--- START ---

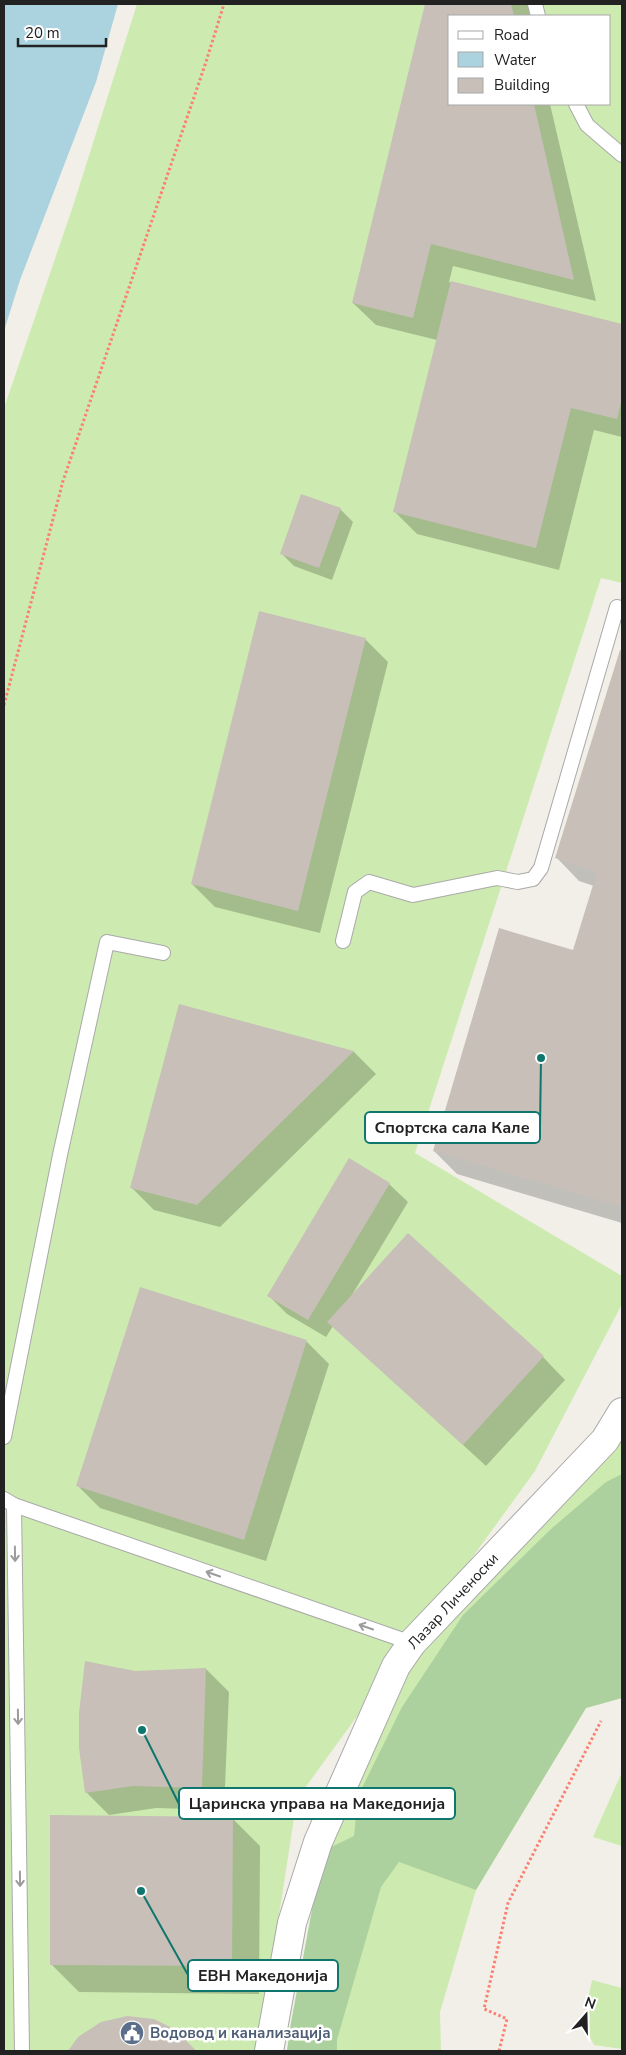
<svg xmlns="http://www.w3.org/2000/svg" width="626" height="2055" viewBox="0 0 626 2055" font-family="'Nunito Sans',sans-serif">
<rect width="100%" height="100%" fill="#f2efe9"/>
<g fill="#cdebb0" fill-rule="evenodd">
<path d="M137,4H622V583L601,578L415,1153L622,1276V1304L535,1471L297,1799L258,2051H4V408L73,206ZM450,16H610V104H450Z"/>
<polygon points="622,1436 622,1698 586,1708 476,1890 440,2012 441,2051 287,2051 291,2023 323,1851 412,1643"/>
<polygon points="622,1772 622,1846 593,1837"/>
<polygon points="592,1980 622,1988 622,2049 594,2045 583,2023"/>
</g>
<polygon fill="#add19e" points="622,1474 622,1698 586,1708 476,1890 399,1862 381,1887 337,2040 337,2051 287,2051 291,2023 323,1851 354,1836 358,1796 402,1707 463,1615 551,1529 606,1482"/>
<polygon fill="#aad3df" points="4,4 118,4 96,82 20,280 4,331"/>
<g fill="#0003">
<polygon points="426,4 528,4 530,16 450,16 450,104 550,104 596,301 453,266 449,282 622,325 622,437 594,430 559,570 417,534 394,511 437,340 376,325 353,303"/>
<polygon points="340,509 353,522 332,580 294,566 281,553"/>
<polygon points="365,639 388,662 320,933 215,907 192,884"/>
<polygon points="621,651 622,652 622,1223 457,1174 434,1151 578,952 594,886 579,881 557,858"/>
<polygon points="180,1005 354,1052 376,1074 220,1227 154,1210 131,1187"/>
<polygon points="389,1184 408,1202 352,1295 543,1357 565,1380 486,1466 333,1326 326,1337 287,1314 268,1295"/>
<polygon points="141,1289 307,1342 329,1364 266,1561 100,1508 78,1486"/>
<polygon points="206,1669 229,1692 224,1810 156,1808 109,1815 87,1793 80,1748"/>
<polygon points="232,1818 260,1846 259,1994 79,1992 51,1964"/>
<polygon points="175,2031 196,2051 69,2051 79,2038"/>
</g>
<g fill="#c7bfb8">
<polygon points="425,4 511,4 514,16 450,16 450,104 534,104 574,280 431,244 413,318 352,303"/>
<polygon points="451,281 622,324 622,399 617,419 571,408 536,548 393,512"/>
<polygon points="301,494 341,508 319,568 280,554"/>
<polygon points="259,611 366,638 298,911 191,884"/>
<polygon points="620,650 622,651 622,1207 433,1151 499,928 573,950 597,872 555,858"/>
<polygon points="179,1004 354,1051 197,1205 130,1188"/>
<polygon points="349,1158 390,1183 308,1320 267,1296"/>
<polygon points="408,1233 544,1356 463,1445 327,1322"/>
<polygon points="140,1287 307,1340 244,1540 76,1486"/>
<polygon points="85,1661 135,1671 206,1668 202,1788 133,1786 85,1793 79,1748 79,1713"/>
<polygon points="50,1815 233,1817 232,1966 50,1965"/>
<polygon points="127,2016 154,2019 176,2030 196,2051 68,2051 78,2037 101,2022"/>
</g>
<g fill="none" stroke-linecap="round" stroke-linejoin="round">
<g stroke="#a9a9a9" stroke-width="16">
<g id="service">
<polyline points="535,4 538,16"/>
<polyline points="576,104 587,125 622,155"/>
<polyline points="343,941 355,892 369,882 413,895 497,878 518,882 533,879 541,868 617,607 622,608"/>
<polyline points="4,1437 60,1155 107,942 163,953"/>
<polyline points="4,1499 14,1505 412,1643"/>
<polyline points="14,1505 22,2051"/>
</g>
</g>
<g stroke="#a9a9a9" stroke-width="30">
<polyline id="tertiary" points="269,2051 292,1923 318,1842 396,1666 412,1643 605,1440 622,1412"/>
</g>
<g stroke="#fa8072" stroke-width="3" stroke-dasharray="2.5 2.5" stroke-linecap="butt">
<polyline points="4,705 63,481 206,62 224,4"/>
<polyline points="499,2051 507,2019 484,2009 508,1903 601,1721"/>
</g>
<use href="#service" stroke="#fff" stroke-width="14"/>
<use href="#tertiary" stroke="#fff" stroke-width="28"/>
</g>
<defs><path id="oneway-shaft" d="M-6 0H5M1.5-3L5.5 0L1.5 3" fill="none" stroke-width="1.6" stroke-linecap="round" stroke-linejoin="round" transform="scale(1.25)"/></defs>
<g stroke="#9c9c9c">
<use href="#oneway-shaft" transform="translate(15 1554) rotate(89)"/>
<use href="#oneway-shaft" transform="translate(213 1574) rotate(-161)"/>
<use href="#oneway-shaft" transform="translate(366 1627) rotate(-161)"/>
<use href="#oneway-shaft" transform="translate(18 1717) rotate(89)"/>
<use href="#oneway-shaft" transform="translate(20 1879) rotate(89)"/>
</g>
<defs>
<g id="civic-disc" transform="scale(1.25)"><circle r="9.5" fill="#5c6f8a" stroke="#fff"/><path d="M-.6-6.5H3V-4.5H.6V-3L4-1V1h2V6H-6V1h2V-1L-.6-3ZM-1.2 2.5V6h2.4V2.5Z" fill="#fff"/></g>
</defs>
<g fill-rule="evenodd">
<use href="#civic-disc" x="132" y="2033"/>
</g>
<g text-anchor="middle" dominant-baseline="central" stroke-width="5" stroke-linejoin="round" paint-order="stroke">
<g font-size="15" fill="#222" stroke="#fff">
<text transform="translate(453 1601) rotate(-47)">Лазар Личеноски</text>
</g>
<g font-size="15" font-weight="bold" fill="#4e5e75" stroke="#fff" text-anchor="start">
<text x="150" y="2033">Водовод и канализација</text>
</g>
</g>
<path fill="none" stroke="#0f766e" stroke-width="2" d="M541 1058L540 1128M142 1730L179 1804M141 1891L188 1975"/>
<g fill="#0f766e" stroke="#fff" stroke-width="2">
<circle cx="541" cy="1058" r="5"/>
<circle cx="142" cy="1730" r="5"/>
<circle cx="141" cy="1891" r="5"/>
</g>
<g fill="#fff" stroke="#0f766e" stroke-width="2">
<rect x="365" y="1112" width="175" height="31" rx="5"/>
<rect x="179" y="1788" width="276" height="31" rx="5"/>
<rect x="188" y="1960" width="150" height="31" rx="5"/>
</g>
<g font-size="16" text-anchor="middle" font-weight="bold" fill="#222">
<text x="452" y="1133">Спортска сала Кале</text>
<text x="317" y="1809">Царинска управа на Македонија</text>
<text x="263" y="1981">ЕВН Македонија</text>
</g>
<rect width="626" height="2055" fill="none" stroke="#222222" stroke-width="10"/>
<rect x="448" y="15" width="162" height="90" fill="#ffffff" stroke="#a7a7a7"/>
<rect x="458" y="31" width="25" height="8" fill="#ffffff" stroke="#a7a7a7"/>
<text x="494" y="40" font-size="15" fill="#222222">Road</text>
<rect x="458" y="52" width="25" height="15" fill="#aad3df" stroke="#a7a7a7"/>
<text x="494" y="65" font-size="15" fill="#222222">Water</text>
<rect x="458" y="78" width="25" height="15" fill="#c7bfb8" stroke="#a7a7a7"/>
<text x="494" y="90" font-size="15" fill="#222222">Building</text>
<g transform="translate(586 2015) rotate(20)" stroke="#ffffff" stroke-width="4" paint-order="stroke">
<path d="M0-4L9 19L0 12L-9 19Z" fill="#222222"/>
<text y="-8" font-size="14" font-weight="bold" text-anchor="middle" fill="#222222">N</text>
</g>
<path d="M18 38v8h88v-8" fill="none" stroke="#222222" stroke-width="2.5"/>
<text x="25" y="38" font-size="15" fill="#222222" stroke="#ffffff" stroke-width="4" paint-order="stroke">20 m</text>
</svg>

--- END ---

Exercise details — Keep the pictures out of the copy and write out the data exactly as it stands.

Exercise result —
<svg xmlns="http://www.w3.org/2000/svg" width="626" height="2055" viewBox="0 0 626 2055" font-family="'Nunito Sans',sans-serif">
<rect width="100%" height="100%" fill="#f2efe9"/>
<g fill="#cdebb0" fill-rule="evenodd">
<path d="M137,4H622V583L601,578L415,1153L622,1276V1304L535,1471L297,1799L258,2051H4V408L73,206ZM450,16H610V104H450Z"/>
<polygon points="622,1436 622,1698 586,1708 476,1890 440,2012 441,2051 287,2051 291,2023 323,1851 412,1643"/>
<polygon points="622,1772 622,1846 593,1837"/>
<polygon points="592,1980 622,1988 622,2049 594,2045 583,2023"/>
</g>
<polygon fill="#add19e" points="622,1474 622,1698 586,1708 476,1890 399,1862 381,1887 337,2040 337,2051 287,2051 291,2023 323,1851 354,1836 358,1796 402,1707 463,1615 551,1529 606,1482"/>
<polygon fill="#aad3df" points="4,4 118,4 96,82 20,280 4,331"/>
<g fill="#0003">
<polygon points="426,4 528,4 530,16 450,16 450,104 550,104 596,301 453,266 449,282 622,325 622,437 594,430 559,570 417,534 394,511 437,340 376,325 353,303"/>
<polygon points="340,509 353,522 332,580 294,566 281,553"/>
<polygon points="365,639 388,662 320,933 215,907 192,884"/>
<polygon points="621,651 622,652 622,1223 457,1174 434,1151 578,952 594,886 579,881 557,858"/>
<polygon points="180,1005 354,1052 376,1074 220,1227 154,1210 131,1187"/>
<polygon points="389,1184 408,1202 352,1295 543,1357 565,1380 486,1466 333,1326 326,1337 287,1314 268,1295"/>
<polygon points="141,1289 307,1342 329,1364 266,1561 100,1508 78,1486"/>
<polygon points="206,1669 229,1692 224,1810 156,1808 109,1815 87,1793 80,1748"/>
<polygon points="232,1818 260,1846 259,1994 79,1992 51,1964"/>
<polygon points="175,2031 196,2051 69,2051 79,2038"/>
</g>
<g fill="#c7bfb8">
<polygon points="425,4 511,4 514,16 450,16 450,104 534,104 574,280 431,244 413,318 352,303"/>
<polygon points="451,281 622,324 622,399 617,419 571,408 536,548 393,512"/>
<polygon points="301,494 341,508 319,568 280,554"/>
<polygon points="259,611 366,638 298,911 191,884"/>
<polygon points="620,650 622,651 622,1207 433,1151 499,928 573,950 597,872 555,858"/>
<polygon points="179,1004 354,1051 197,1205 130,1188"/>
<polygon points="349,1158 390,1183 308,1320 267,1296"/>
<polygon points="408,1233 544,1356 463,1445 327,1322"/>
<polygon points="140,1287 307,1340 244,1540 76,1486"/>
<polygon points="85,1661 135,1671 206,1668 202,1788 133,1786 85,1793 79,1748 79,1713"/>
<polygon points="50,1815 233,1817 232,1966 50,1965"/>
<polygon points="127,2016 154,2019 176,2030 196,2051 68,2051 78,2037 101,2022"/>
</g>
<g fill="none" stroke-linecap="round" stroke-linejoin="round">
<g stroke="#a9a9a9" stroke-width="16">
<g id="service">
<polyline points="535,4 538,16"/>
<polyline points="576,104 587,125 622,155"/>
<polyline points="343,941 355,892 369,882 413,895 497,878 518,882 533,879 541,868 617,607 622,608"/>
<polyline points="4,1437 60,1155 107,942 163,953"/>
<polyline points="4,1499 14,1505 412,1643"/>
<polyline points="14,1505 22,2051"/>
</g>
</g>
<g stroke="#a9a9a9" stroke-width="30">
<polyline id="tertiary" points="269,2051 292,1923 318,1842 396,1666 412,1643 605,1440 622,1412"/>
</g>
<g stroke="#fa8072" stroke-width="3" stroke-dasharray="2.5 2.5" stroke-linecap="butt">
<polyline points="4,705 63,481 206,62 224,4"/>
<polyline points="499,2051 507,2019 484,2009 508,1903 601,1721"/>
</g>
<use href="#service" stroke="#fff" stroke-width="14"/>
<use href="#tertiary" stroke="#fff" stroke-width="28"/>
</g>
<defs><path id="oneway-shaft" d="M-6 0H5M1.5-3L5.5 0L1.5 3" fill="none" stroke-width="1.6" stroke-linecap="round" stroke-linejoin="round" transform="scale(1.25)"/></defs>
<g stroke="#9c9c9c">
<use href="#oneway-shaft" transform="translate(15 1554) rotate(89)"/>
<use href="#oneway-shaft" transform="translate(213 1574) rotate(-161)"/>
<use href="#oneway-shaft" transform="translate(366 1627) rotate(-161)"/>
<use href="#oneway-shaft" transform="translate(18 1717) rotate(89)"/>
<use href="#oneway-shaft" transform="translate(20 1879) rotate(89)"/>
</g>
<defs>
<g id="civic-disc" transform="scale(1.25)"><circle r="9.5" fill="#5c6f8a" stroke="#fff"/><path d="M-.6-6.5H3V-4.5H.6V-3L4-1V1h2V6H-6V1h2V-1L-.6-3ZM-1.2 2.5V6h2.4V2.5Z" fill="#fff"/></g>
</defs>
<g fill-rule="evenodd">
<use href="#civic-disc" x="132" y="2033"/>
</g>
<g text-anchor="middle" dominant-baseline="central" stroke-width="5" stroke-linejoin="round" paint-order="stroke">
<g font-size="15" fill="#222" stroke="#fff">
<text transform="translate(453 1601) rotate(-47)">Лазар Личеноски</text>
</g>
<g font-size="15" font-weight="bold" fill="#4e5e75" stroke="#fff" text-anchor="start">
<text x="150" y="2033">Водовод и канализација</text>
</g>
</g>
<path fill="none" stroke="#0f766e" stroke-width="2" d="M541 1058L540 1128M142 1730L179 1804M141 1891L188 1975"/>
<g fill="#0f766e" stroke="#fff" stroke-width="2">
<circle cx="541" cy="1058" r="5"/>
<circle cx="142" cy="1730" r="5"/>
<circle cx="141" cy="1891" r="5"/>
</g>
<g fill="#fff" stroke="#0f766e" stroke-width="2">
<rect x="365" y="1112" width="175" height="31" rx="5"/>
<rect x="179" y="1788" width="276" height="31" rx="5"/>
<rect x="188" y="1960" width="150" height="31" rx="5"/>
</g>
<g font-size="16" text-anchor="middle" font-weight="bold" fill="#222">
<text x="452" y="1133">Спортска сала Кале</text>
<text x="317" y="1809">Царинска управа на Македонија</text>
<text x="263" y="1981">ЕВН Македонија</text>
</g>
<rect width="626" height="2055" fill="none" stroke="#222222" stroke-width="10"/>
<rect x="448" y="15" width="162" height="90" fill="#ffffff" stroke="#a7a7a7"/>
<rect x="458" y="31" width="25" height="8" fill="#ffffff" stroke="#a7a7a7"/>
<text x="494" y="40" font-size="15" fill="#222222">Road</text>
<rect x="458" y="52" width="25" height="15" fill="#aad3df" stroke="#a7a7a7"/>
<text x="494" y="65" font-size="15" fill="#222222">Water</text>
<rect x="458" y="78" width="25" height="15" fill="#c7bfb8" stroke="#a7a7a7"/>
<text x="494" y="90" font-size="15" fill="#222222">Building</text>
<g transform="translate(586 2015) rotate(20)" stroke="#ffffff" stroke-width="4" paint-order="stroke">
<path d="M0-4L9 19L0 12L-9 19Z" fill="#222222"/>
<text y="-8" font-size="14" font-weight="bold" text-anchor="middle" fill="#222222">N</text>
</g>
<path d="M18 38v8h88v-8" fill="none" stroke="#222222" stroke-width="2.5"/>
<text x="25" y="38" font-size="15" fill="#222222" stroke="#ffffff" stroke-width="4" paint-order="stroke">20 m</text>
</svg>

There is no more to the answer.